• _Material provided_:
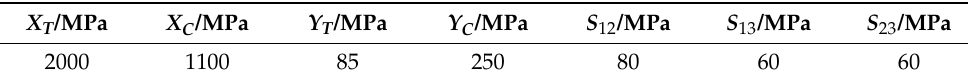
Table 3. Hashin damage parameters of the circuit boards [23].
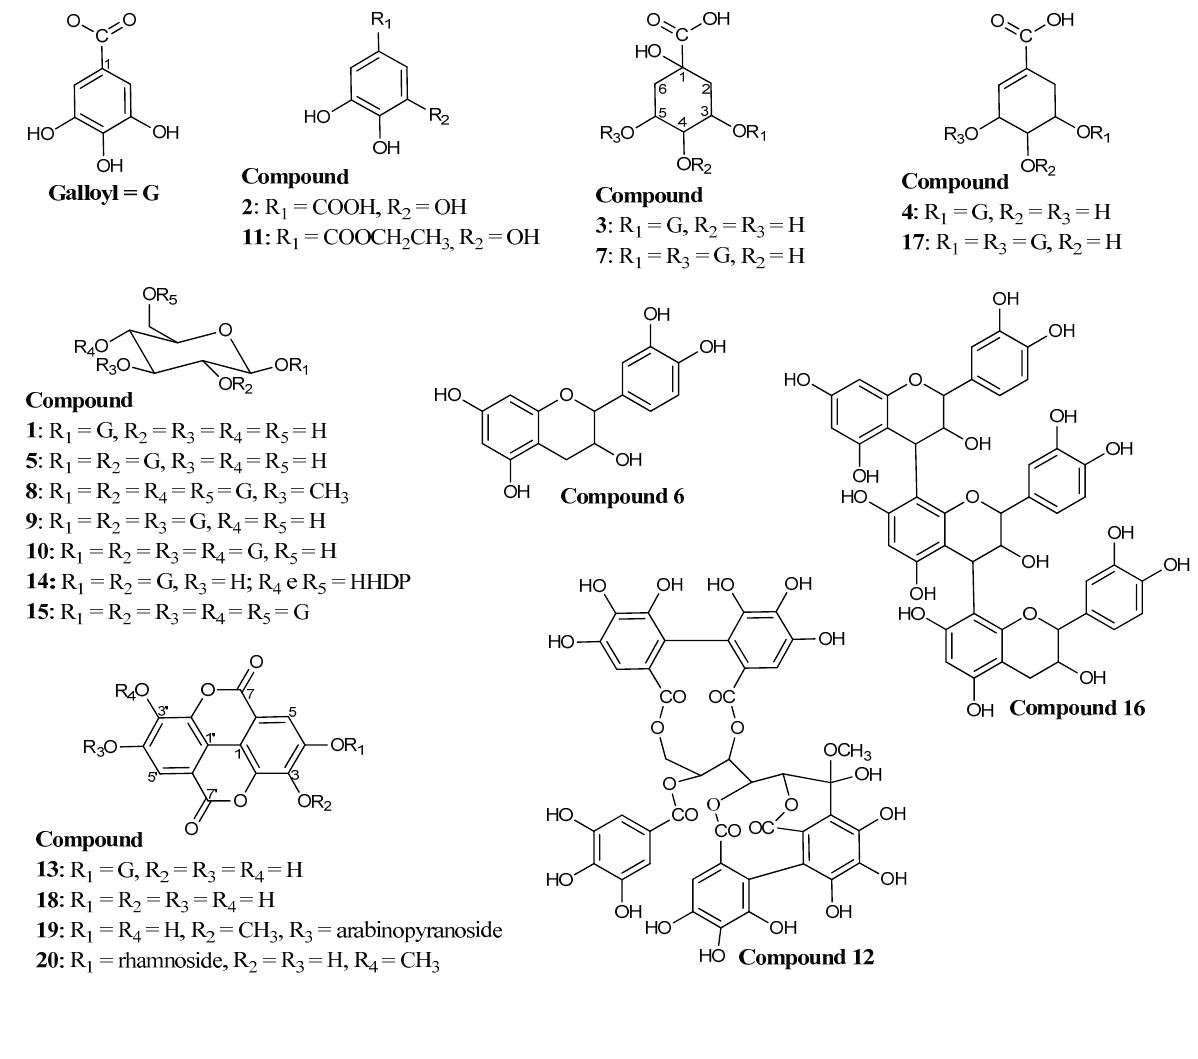
Figure 1. Structures of the twenty constituents identified in the ethanolic extract of the stem bark of C . ferrea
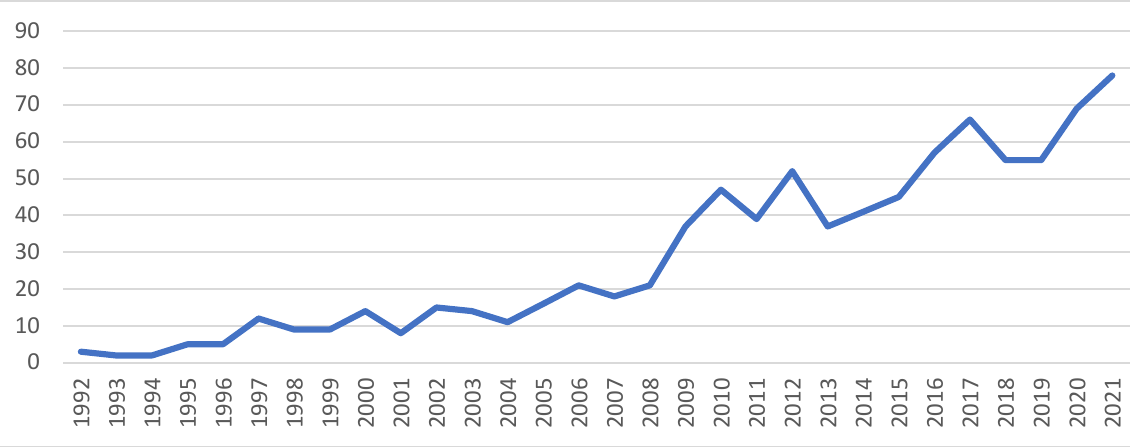
Figure 2. Annual scientific production (1992–2021). Source: Elaborated by authors using data extracted from Scopus.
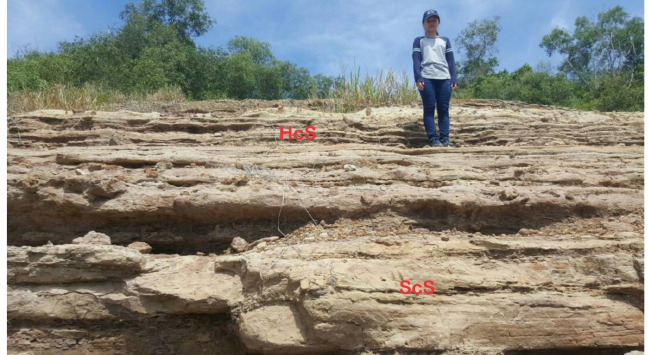
Figure 5: The swaley-hummocky cross stratified is overlying another. It is showing that the swaley cross stratified is overlain by hummocky cross stratified. 4.6 Facies 4: Hummocky cross stratified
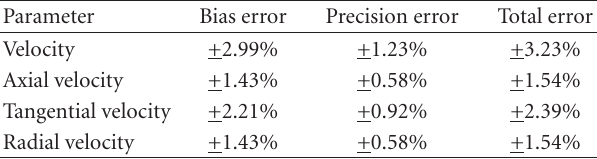
Table 4: Uncertainty in hot wire probe measurements.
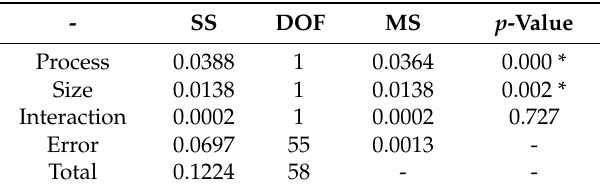
Table 4. ANOVA analysis to assess the influence of size and process on the VHCF strength. Stars denote significant factors.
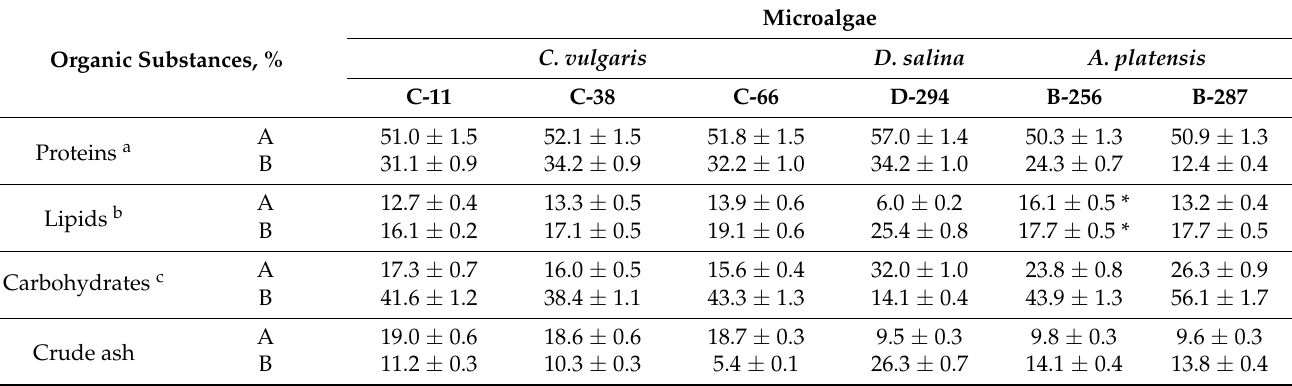
Table 6. Content of proteins, carbohydrates, and lipids (%) in 100 g of dried microalgae without (A) and with (B) the addition of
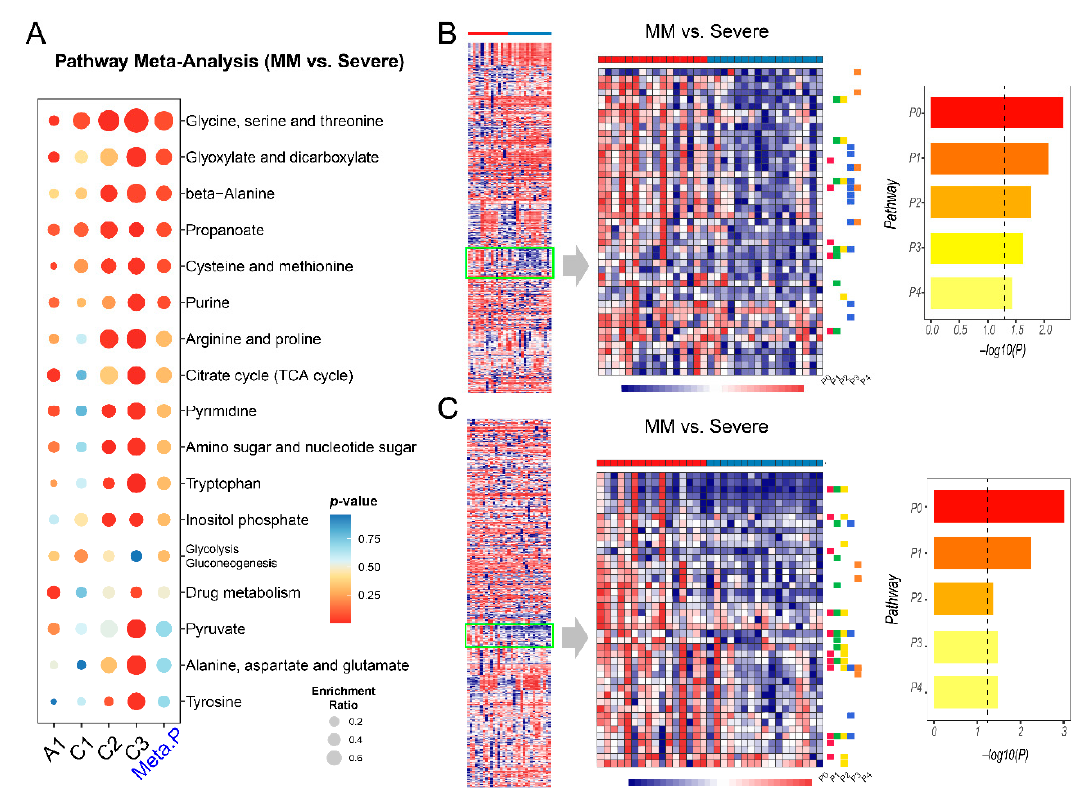
Figure 5. Metabolic pathway analysis and cluster heatmap analysis between mild-to-moderate (MM) and severe groups. ( A ) Summary of pathway analysis and meta-analysis result. ( B ) Enrichment analysis on a pattern of interest identified in dataset A1 (negative ion mode). P0: Caffeine metabolism; P1: Glyoxylate and dicarboxylate metabolism; P2: Citrate cycle (TCA cycle); P3: Purine metabolism; P4: Lysine degradation. The vertical dashed line in the bar plot is the threshold of p = 0.05. ( C ) Enrichment analysis on a pattern of interest in A1 (positive ion mode). P0: Glycine, serine and threonine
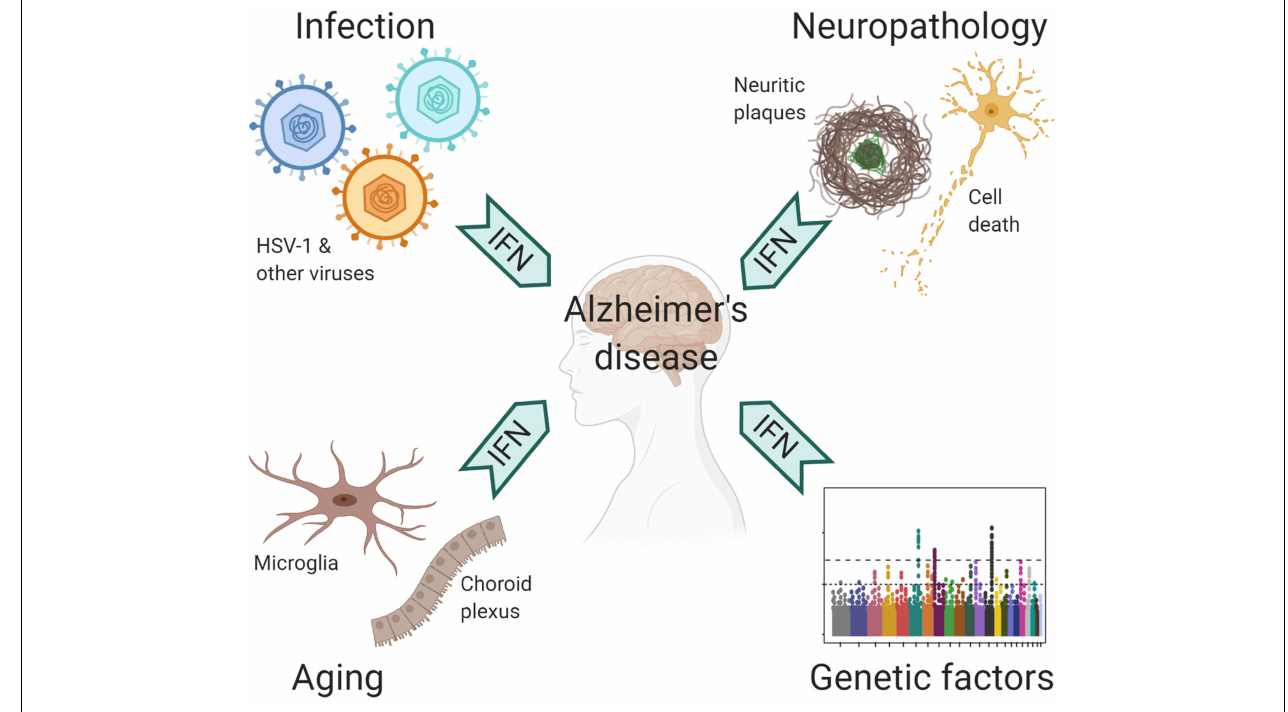
FIGURE 2 | Contributing factors to antiviral immune response in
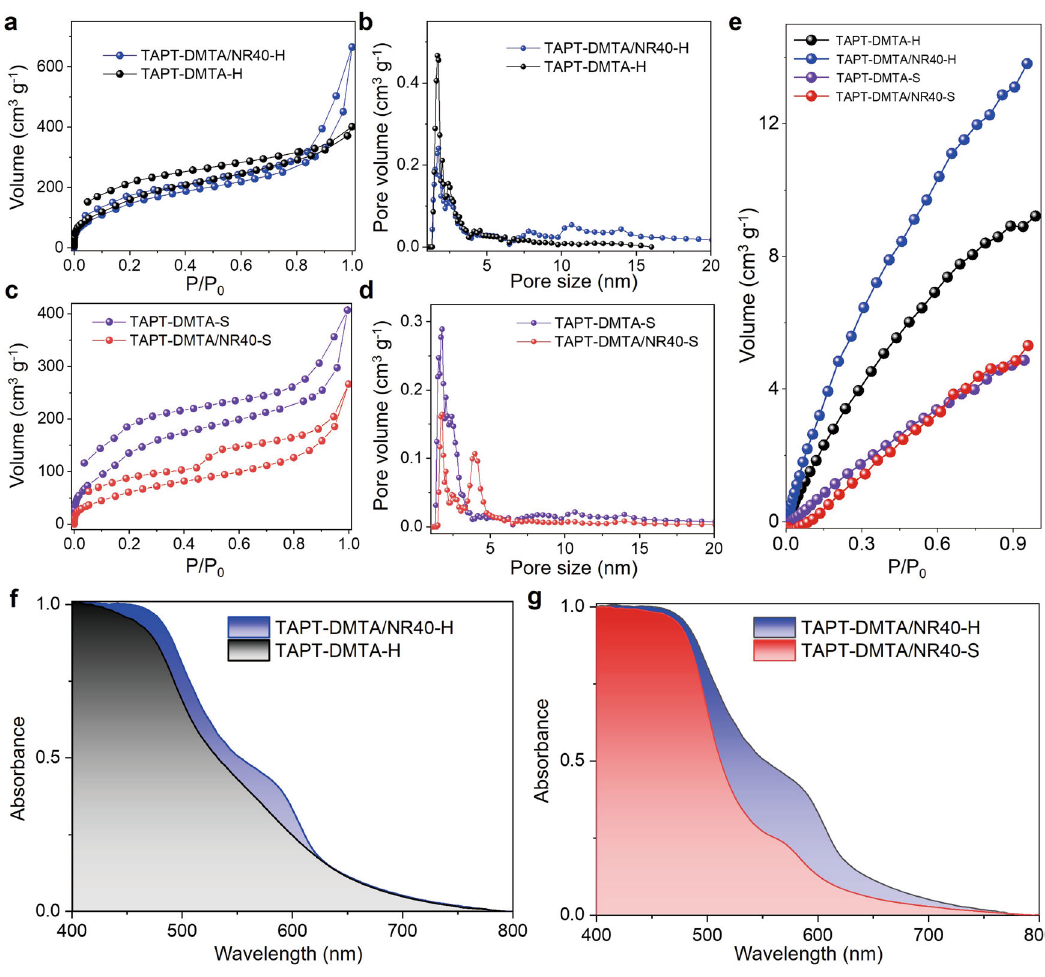
Fig. 2 | Gas adsorption and light absorption properties. The N 2 adsorption- desorption isotherms ( a ) and pore size distributions ( b ) of TAPT-DMTA-H and TAPT-DMTA/NR40-H. The N 2 adsorption-desorption isotherms ( c ) and pore size distributions ( d ) of TAPT-DMTA-S and TAPT-DMTA/NR40-S. The CO 2 adsorption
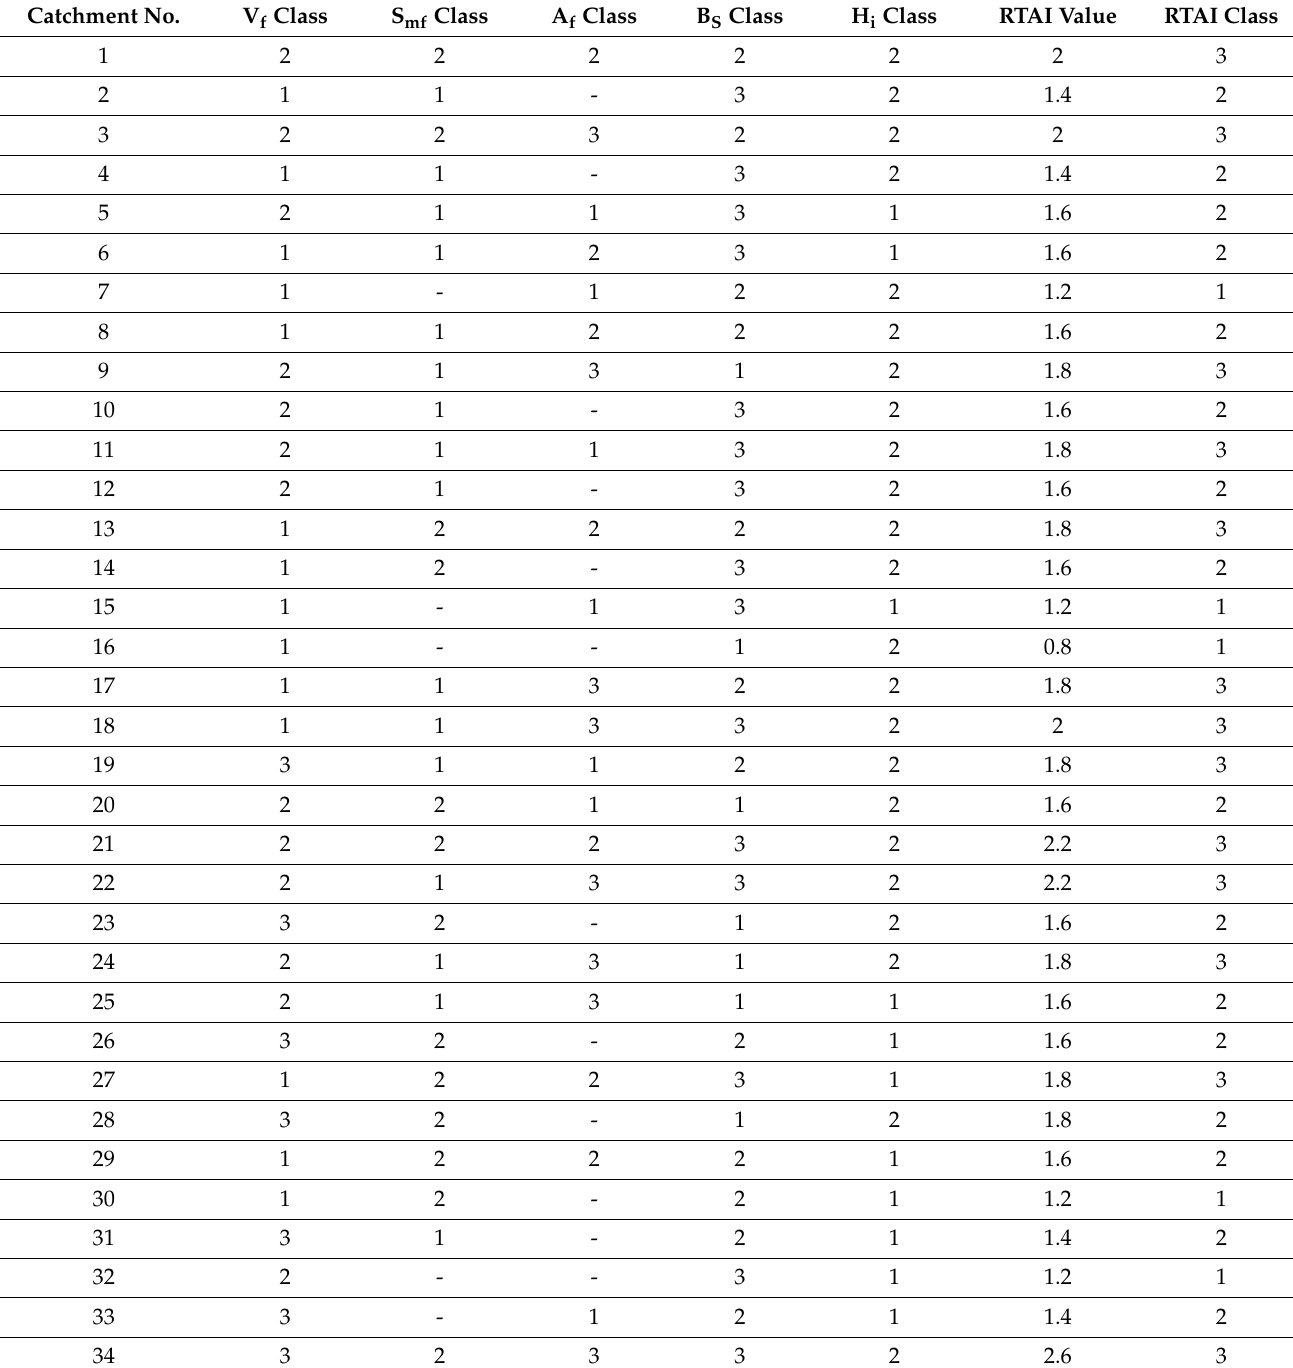
Table 2. Values and classes of morphological indexes and relative tectonic activity index (RTAI). Catchment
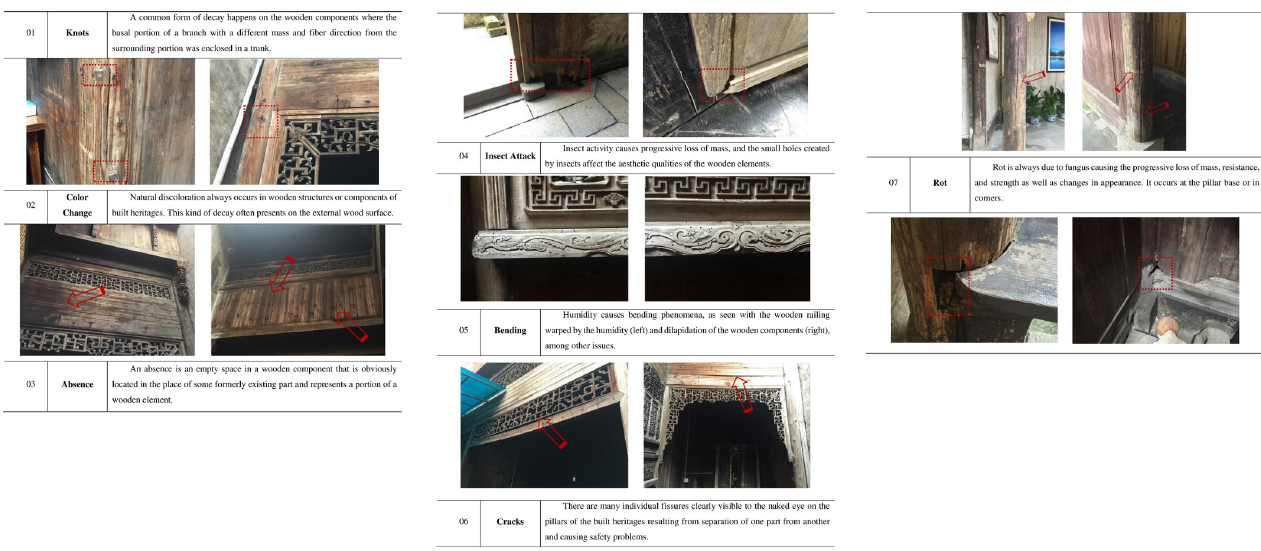
Fig 5. Main decay phenomena of the wooden components of the traditional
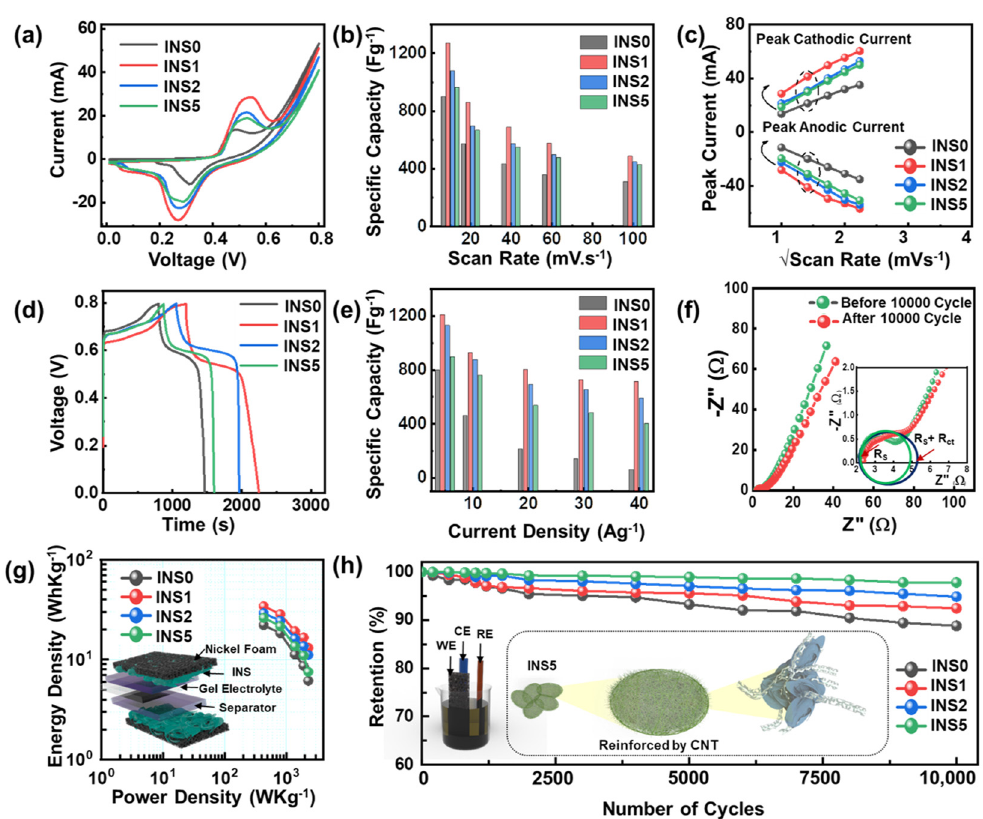
Figure 5. ( a ) Comparative CV curve of all prepared electrode samples, ( b ) calculated specific capaci- tance values at various scan rates, ( c ) comparative oxidation peak position of all prepared electrode samples, ( d ) comparative GCD curve of all prepared electrode samples, ( e ) calculated specific capaci- tance values at various scan rates, ( f ) EIS spectra of sample INS1, ( g ) Ragone plot, ( h ) cyclic retention plot (inset: scheme of conjugated INS5 for high retention) for all the prepared samples.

• _Exercise requirements_: In the listing above, find the line containing "Figure 5: The" and the line containing "Fig 5. Main", then return both of them and every line between, exactly, without pictures.

• _Your response_:
Figure 5: The swaley-hummocky cross stratified is overlying another. It is showing that the swaley cross stratified is overlain by hummocky cross stratified. 4.6 Facies 4: Hummocky cross stratified
Table 4: Uncertainty in hot wire probe measurements.
Table 4. ANOVA analysis to assess the influence of size and process on the VHCF strength. Stars denote significant factors.
Table 6. Content of proteins, carbohydrates, and lipids (%) in 100 g of dried microalgae without (A) and with (B) the addition of
Figure 5. Metabolic pathway analysis and cluster heatmap analysis between mild-to-moderate (MM) and severe groups. ( A ) Summary of pathway analysis and meta-analysis result. ( B ) Enrichment analysis on a pattern of interest identified in dataset A1 (negative ion mode). P0: Caffeine metabolism; P1: Glyoxylate and dicarboxylate metabolism; P2: Citrate cycle (TCA cycle); P3: Purine metabolism; P4: Lysine degradation. The vertical dashed line in the bar plot is the threshold of p = 0.05. ( C ) Enrichment analysis on a pattern of interest in A1 (positive ion mode). P0: Glycine, serine and threonine
FIGURE 2 | Contributing factors to antiviral immune response in
Fig. 2 | Gas adsorption and light absorption properties. The N 2 adsorption- desorption isotherms ( a ) and pore size distributions ( b ) of TAPT-DMTA-H and TAPT-DMTA/NR40-H. The N 2 adsorption-desorption isotherms ( c ) and pore size distributions ( d ) of TAPT-DMTA-S and TAPT-DMTA/NR40-S. The CO 2 adsorption
Table 2. Values and classes of morphological indexes and relative tectonic activity index (RTAI). Catchment
Fig 5. Main decay phenomena of the wooden components of the traditional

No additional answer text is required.